===== DATA RECORDS =====

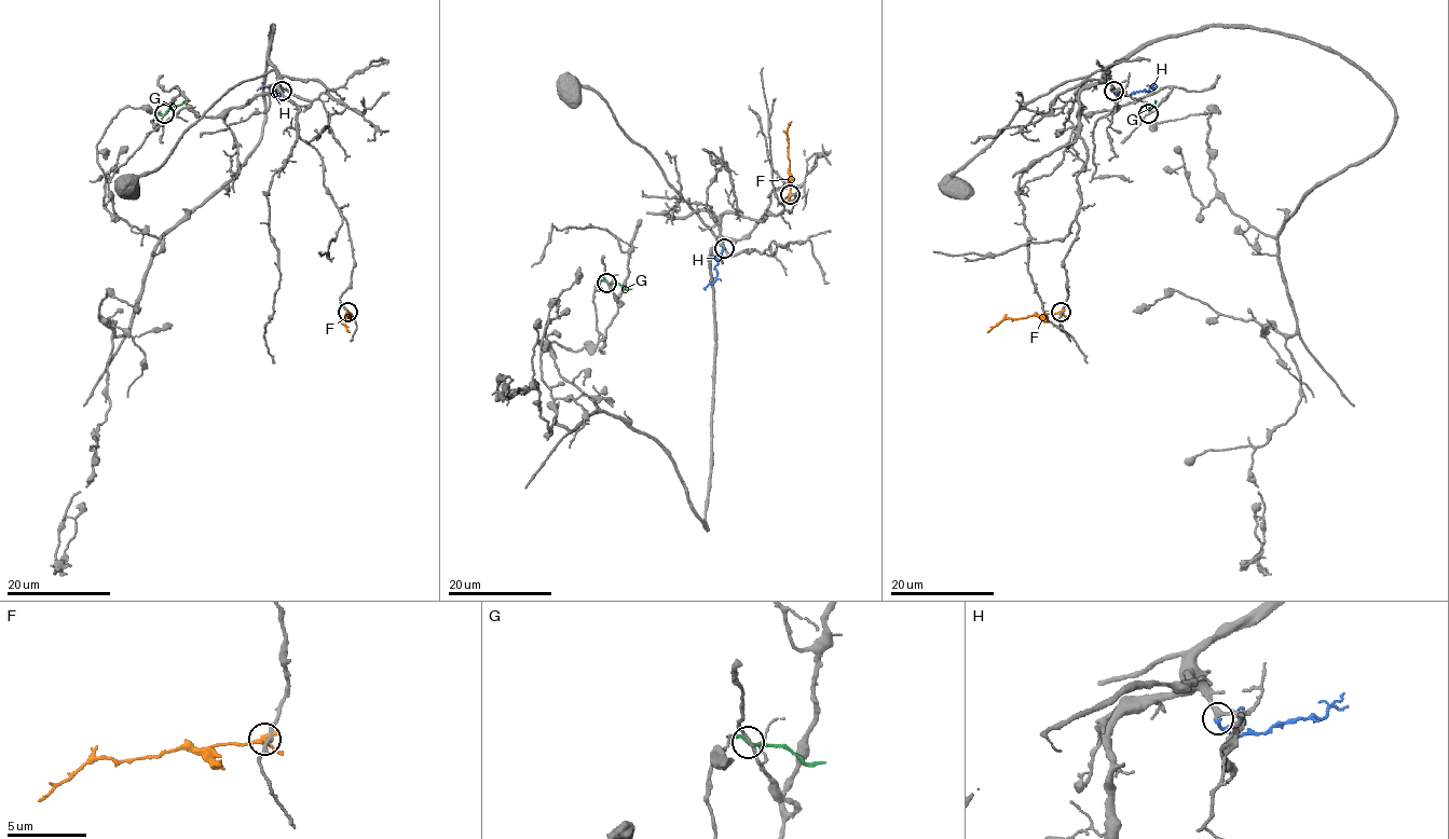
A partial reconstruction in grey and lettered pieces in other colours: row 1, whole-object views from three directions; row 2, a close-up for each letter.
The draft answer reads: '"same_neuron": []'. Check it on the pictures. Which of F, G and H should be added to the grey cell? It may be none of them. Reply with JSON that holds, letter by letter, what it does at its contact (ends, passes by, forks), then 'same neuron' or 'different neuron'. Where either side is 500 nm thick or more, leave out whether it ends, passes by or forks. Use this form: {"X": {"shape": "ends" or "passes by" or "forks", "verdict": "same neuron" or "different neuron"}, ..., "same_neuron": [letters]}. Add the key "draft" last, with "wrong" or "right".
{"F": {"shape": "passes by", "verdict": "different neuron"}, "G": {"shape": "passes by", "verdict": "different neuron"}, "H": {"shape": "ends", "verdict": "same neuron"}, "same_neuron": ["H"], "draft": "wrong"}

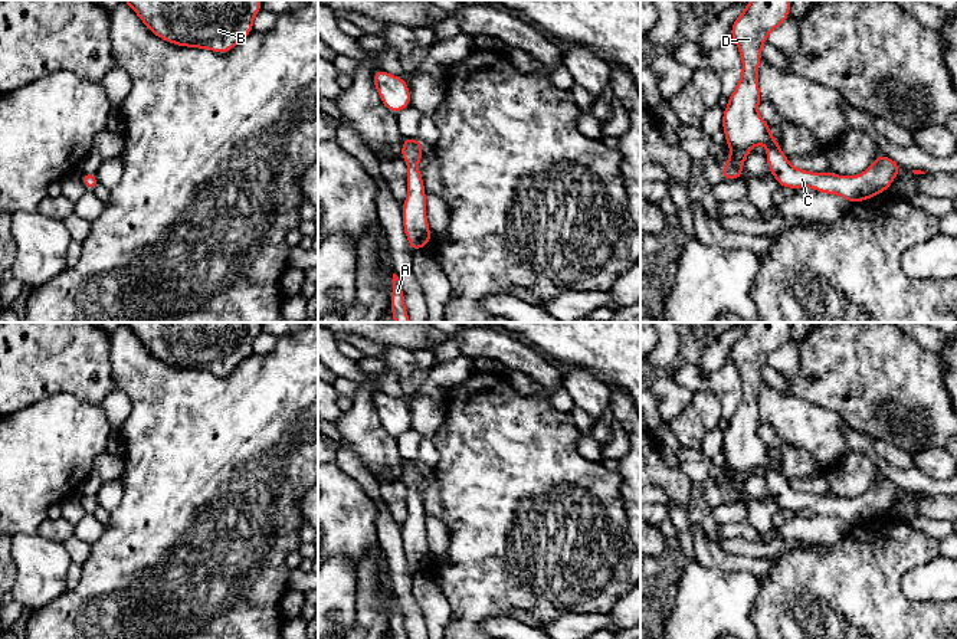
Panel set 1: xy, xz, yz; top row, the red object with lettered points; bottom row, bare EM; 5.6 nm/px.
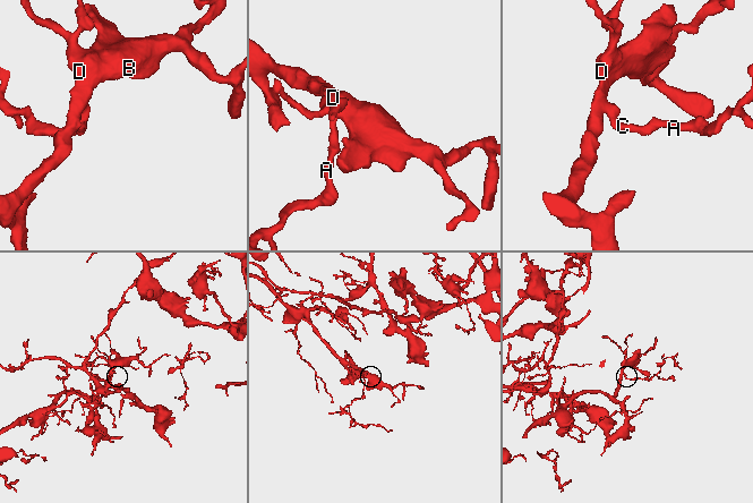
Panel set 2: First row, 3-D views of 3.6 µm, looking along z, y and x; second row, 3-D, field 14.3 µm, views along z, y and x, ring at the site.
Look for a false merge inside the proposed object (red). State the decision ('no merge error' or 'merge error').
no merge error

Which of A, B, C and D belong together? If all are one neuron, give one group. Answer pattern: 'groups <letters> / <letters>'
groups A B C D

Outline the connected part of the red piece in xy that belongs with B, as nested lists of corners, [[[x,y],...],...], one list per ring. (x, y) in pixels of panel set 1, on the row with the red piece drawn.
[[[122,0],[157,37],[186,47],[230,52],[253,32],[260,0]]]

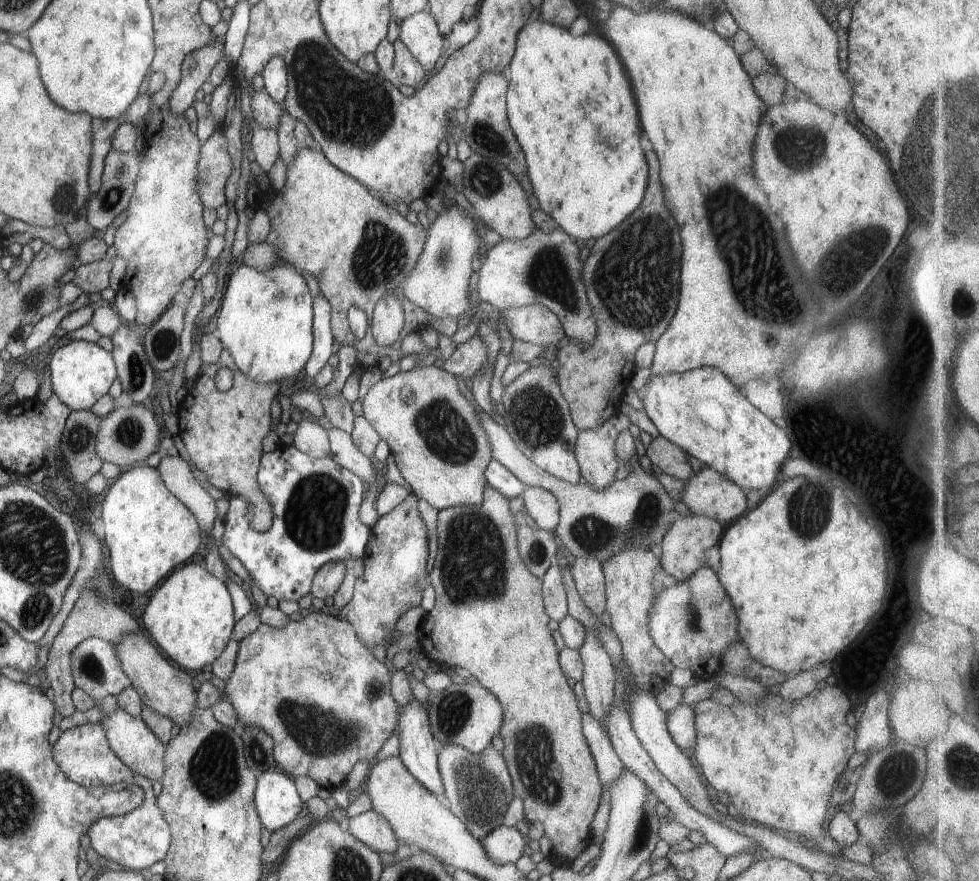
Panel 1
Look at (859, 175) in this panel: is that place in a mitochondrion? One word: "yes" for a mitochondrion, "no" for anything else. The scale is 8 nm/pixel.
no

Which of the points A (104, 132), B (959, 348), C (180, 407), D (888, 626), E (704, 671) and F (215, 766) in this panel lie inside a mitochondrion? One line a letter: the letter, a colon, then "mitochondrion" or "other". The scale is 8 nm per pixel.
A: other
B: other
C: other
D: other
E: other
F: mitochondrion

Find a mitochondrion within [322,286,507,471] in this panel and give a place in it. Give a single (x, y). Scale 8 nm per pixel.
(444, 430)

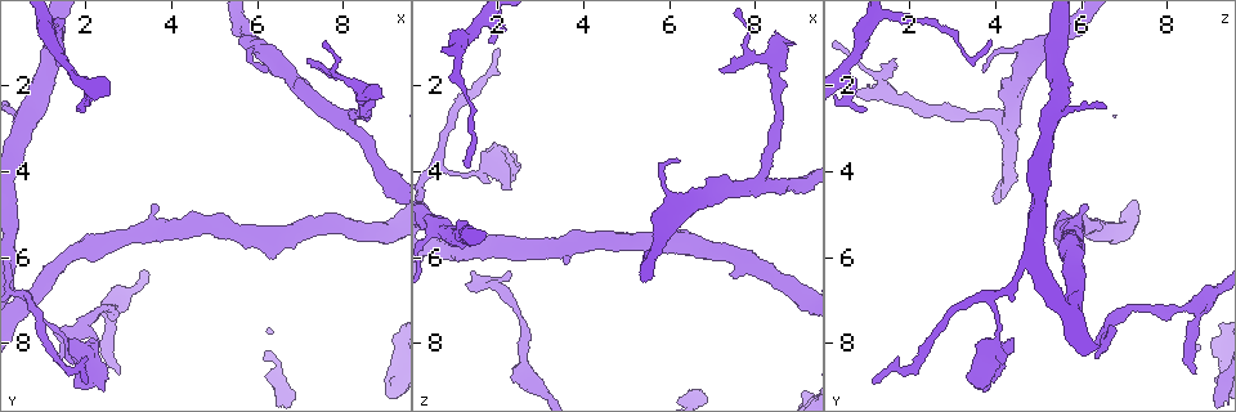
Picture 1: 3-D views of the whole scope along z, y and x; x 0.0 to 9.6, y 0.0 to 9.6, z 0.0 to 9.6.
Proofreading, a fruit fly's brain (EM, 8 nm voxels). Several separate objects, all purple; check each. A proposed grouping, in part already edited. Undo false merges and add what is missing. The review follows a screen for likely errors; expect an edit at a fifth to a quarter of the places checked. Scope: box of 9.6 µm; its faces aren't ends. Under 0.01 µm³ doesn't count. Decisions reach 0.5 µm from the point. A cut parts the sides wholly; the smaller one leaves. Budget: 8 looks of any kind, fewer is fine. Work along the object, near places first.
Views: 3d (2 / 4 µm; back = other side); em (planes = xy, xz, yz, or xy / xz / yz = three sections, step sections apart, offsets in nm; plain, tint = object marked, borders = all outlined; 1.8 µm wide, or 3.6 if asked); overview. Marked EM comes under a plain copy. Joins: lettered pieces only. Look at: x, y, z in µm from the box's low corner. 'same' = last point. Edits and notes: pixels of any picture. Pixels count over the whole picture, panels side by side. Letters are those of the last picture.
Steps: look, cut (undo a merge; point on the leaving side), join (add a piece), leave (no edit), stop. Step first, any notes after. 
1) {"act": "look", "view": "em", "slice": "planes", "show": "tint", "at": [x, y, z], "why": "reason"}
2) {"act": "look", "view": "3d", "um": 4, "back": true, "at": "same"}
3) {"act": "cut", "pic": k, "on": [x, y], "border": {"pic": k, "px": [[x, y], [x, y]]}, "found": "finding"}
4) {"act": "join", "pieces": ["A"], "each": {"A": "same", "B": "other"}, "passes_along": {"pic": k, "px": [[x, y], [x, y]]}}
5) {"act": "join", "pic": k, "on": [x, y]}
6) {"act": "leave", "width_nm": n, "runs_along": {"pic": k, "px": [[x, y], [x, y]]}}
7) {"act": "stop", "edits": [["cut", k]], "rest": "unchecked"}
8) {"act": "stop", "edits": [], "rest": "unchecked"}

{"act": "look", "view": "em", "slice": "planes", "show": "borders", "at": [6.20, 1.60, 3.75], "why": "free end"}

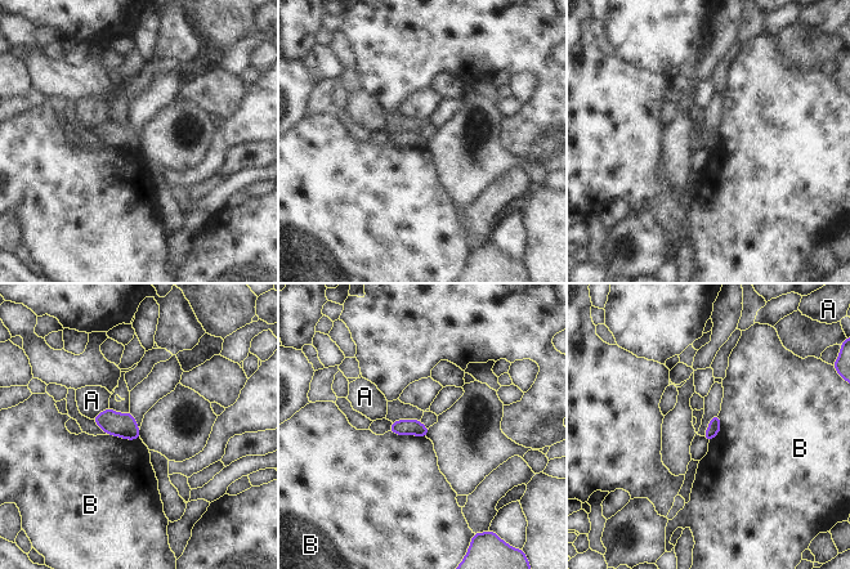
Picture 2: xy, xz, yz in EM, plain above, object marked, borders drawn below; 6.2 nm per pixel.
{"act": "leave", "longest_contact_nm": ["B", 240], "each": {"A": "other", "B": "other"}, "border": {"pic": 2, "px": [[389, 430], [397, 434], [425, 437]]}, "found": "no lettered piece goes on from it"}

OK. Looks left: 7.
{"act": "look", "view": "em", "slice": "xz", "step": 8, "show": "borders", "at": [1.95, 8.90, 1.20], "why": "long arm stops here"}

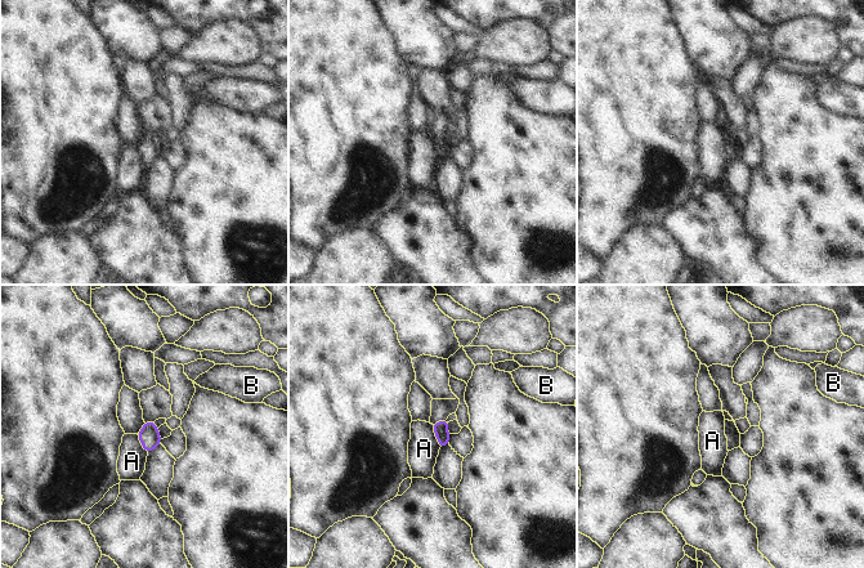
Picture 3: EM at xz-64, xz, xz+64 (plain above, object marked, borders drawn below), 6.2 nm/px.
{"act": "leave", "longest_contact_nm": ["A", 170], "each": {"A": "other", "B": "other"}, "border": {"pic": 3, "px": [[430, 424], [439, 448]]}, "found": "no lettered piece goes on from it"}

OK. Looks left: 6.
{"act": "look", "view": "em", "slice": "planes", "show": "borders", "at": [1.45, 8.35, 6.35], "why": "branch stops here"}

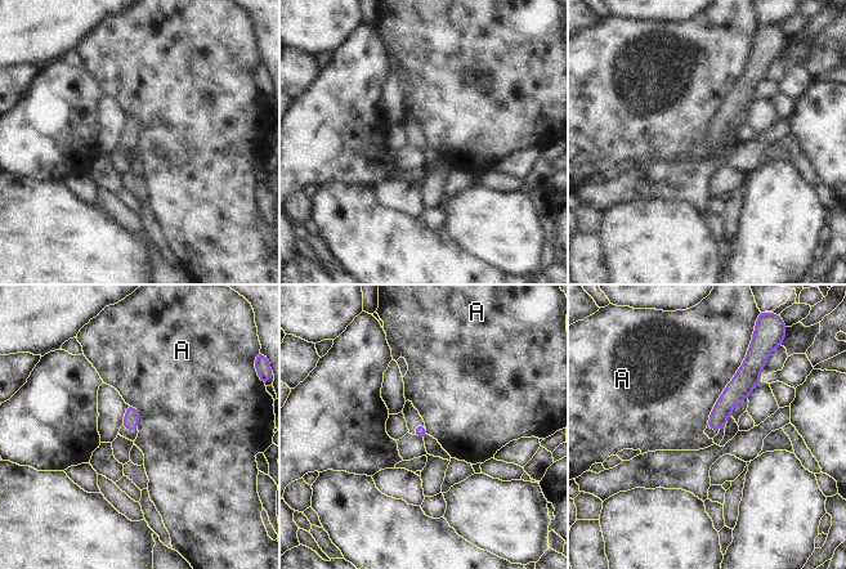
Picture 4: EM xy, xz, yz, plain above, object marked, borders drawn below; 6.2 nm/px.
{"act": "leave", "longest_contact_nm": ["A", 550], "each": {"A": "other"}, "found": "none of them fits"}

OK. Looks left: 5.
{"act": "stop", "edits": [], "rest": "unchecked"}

=====

WHAT TO DO — Your answer should be every line above, written out exactly, with no pictures.

ANSWER AREA —
A partial reconstruction in grey and lettered pieces in other colours: row 1, whole-object views from three directions; row 2, a close-up for each letter.
The draft answer reads: '"same_neuron": []'. Check it on the pictures. Which of F, G and H should be added to the grey cell? It may be none of them. Reply with JSON that holds, letter by letter, what it does at its contact (ends, passes by, forks), then 'same neuron' or 'different neuron'. Where either side is 500 nm thick or more, leave out whether it ends, passes by or forks. Use this form: {"X": {"shape": "ends" or "passes by" or "forks", "verdict": "same neuron" or "different neuron"}, ..., "same_neuron": [letters]}. Add the key "draft" last, with "wrong" or "right".
{"F": {"shape": "passes by", "verdict": "different neuron"}, "G": {"shape": "passes by", "verdict": "different neuron"}, "H": {"shape": "ends", "verdict": "same neuron"}, "same_neuron": ["H"], "draft": "wrong"}

Panel set 1: xy, xz, yz; top row, the red object with lettered points; bottom row, bare EM; 5.6 nm/px.
Panel set 2: First row, 3-D views of 3.6 µm, looking along z, y and x; second row, 3-D, field 14.3 µm, views along z, y and x, ring at the site.
Look for a false merge inside the proposed object (red). State the decision ('no merge error' or 'merge error').
no merge error

Which of A, B, C and D belong together? If all are one neuron, give one group. Answer pattern: 'groups <letters> / <letters>'
groups A B C D

Outline the connected part of the red piece in xy that belongs with B, as nested lists of corners, [[[x,y],...],...], one list per ring. (x, y) in pixels of panel set 1, on the row with the red piece drawn.
[[[122,0],[157,37],[186,47],[230,52],[253,32],[260,0]]]

Panel 1
Look at (859, 175) in this panel: is that place in a mitochondrion? One word: "yes" for a mitochondrion, "no" for anything else. The scale is 8 nm/pixel.
no

Which of the points A (104, 132), B (959, 348), C (180, 407), D (888, 626), E (704, 671) and F (215, 766) in this panel lie inside a mitochondrion? One line a letter: the letter, a colon, then "mitochondrion" or "other". The scale is 8 nm per pixel.
A: other
B: other
C: other
D: other
E: other
F: mitochondrion

Find a mitochondrion within [322,286,507,471] in this panel and give a place in it. Give a single (x, y). Scale 8 nm per pixel.
(444, 430)

Picture 1: 3-D views of the whole scope along z, y and x; x 0.0 to 9.6, y 0.0 to 9.6, z 0.0 to 9.6.
Proofreading, a fruit fly's brain (EM, 8 nm voxels). Several separate objects, all purple; check each. A proposed grouping, in part already edited. Undo false merges and add what is missing. The review follows a screen for likely errors; expect an edit at a fifth to a quarter of the places checked. Scope: box of 9.6 µm; its faces aren't ends. Under 0.01 µm³ doesn't count. Decisions reach 0.5 µm from the point. A cut parts the sides wholly; the smaller one leaves. Budget: 8 looks of any kind, fewer is fine. Work along the object, near places first.
Views: 3d (2 / 4 µm; back = other side); em (planes = xy, xz, yz, or xy / xz / yz = three sections, step sections apart, offsets in nm; plain, tint = object marked, borders = all outlined; 1.8 µm wide, or 3.6 if asked); overview. Marked EM comes under a plain copy. Joins: lettered pieces only. Look at: x, y, z in µm from the box's low corner. 'same' = last point. Edits and notes: pixels of any picture. Pixels count over the whole picture, panels side by side. Letters are those of the last picture.
Steps: look, cut (undo a merge; point on the leaving side), join (add a piece), leave (no edit), stop. Step first, any notes after. 
1) {"act": "look", "view": "em", "slice": "planes", "show": "tint", "at": [x, y, z], "why": "reason"}
2) {"act": "look", "view": "3d", "um": 4, "back": true, "at": "same"}
3) {"act": "cut", "pic": k, "on": [x, y], "border": {"pic": k, "px": [[x, y], [x, y]]}, "found": "finding"}
4) {"act": "join", "pieces": ["A"], "each": {"A": "same", "B": "other"}, "passes_along": {"pic": k, "px": [[x, y], [x, y]]}}
5) {"act": "join", "pic": k, "on": [x, y]}
6) {"act": "leave", "width_nm": n, "runs_along": {"pic": k, "px": [[x, y], [x, y]]}}
7) {"act": "stop", "edits": [["cut", k]], "rest": "unchecked"}
8) {"act": "stop", "edits": [], "rest": "unchecked"}

{"act": "look", "view": "em", "slice": "planes", "show": "borders", "at": [6.20, 1.60, 3.75], "why": "free end"}

Picture 2: xy, xz, yz in EM, plain above, object marked, borders drawn below; 6.2 nm per pixel.
{"act": "leave", "longest_contact_nm": ["B", 240], "each": {"A": "other", "B": "other"}, "border": {"pic": 2, "px": [[389, 430], [397, 434], [425, 437]]}, "found": "no lettered piece goes on from it"}

OK. Looks left: 7.
{"act": "look", "view": "em", "slice": "xz", "step": 8, "show": "borders", "at": [1.95, 8.90, 1.20], "why": "long arm stops here"}

Picture 3: EM at xz-64, xz, xz+64 (plain above, object marked, borders drawn below), 6.2 nm/px.
{"act": "leave", "longest_contact_nm": ["A", 170], "each": {"A": "other", "B": "other"}, "border": {"pic": 3, "px": [[430, 424], [439, 448]]}, "found": "no lettered piece goes on from it"}

OK. Looks left: 6.
{"act": "look", "view": "em", "slice": "planes", "show": "borders", "at": [1.45, 8.35, 6.35], "why": "branch stops here"}

Picture 4: EM xy, xz, yz, plain above, object marked, borders drawn below; 6.2 nm/px.
{"act": "leave", "longest_contact_nm": ["A", 550], "each": {"A": "other"}, "found": "none of them fits"}

OK. Looks left: 5.
{"act": "stop", "edits": [], "rest": "unchecked"}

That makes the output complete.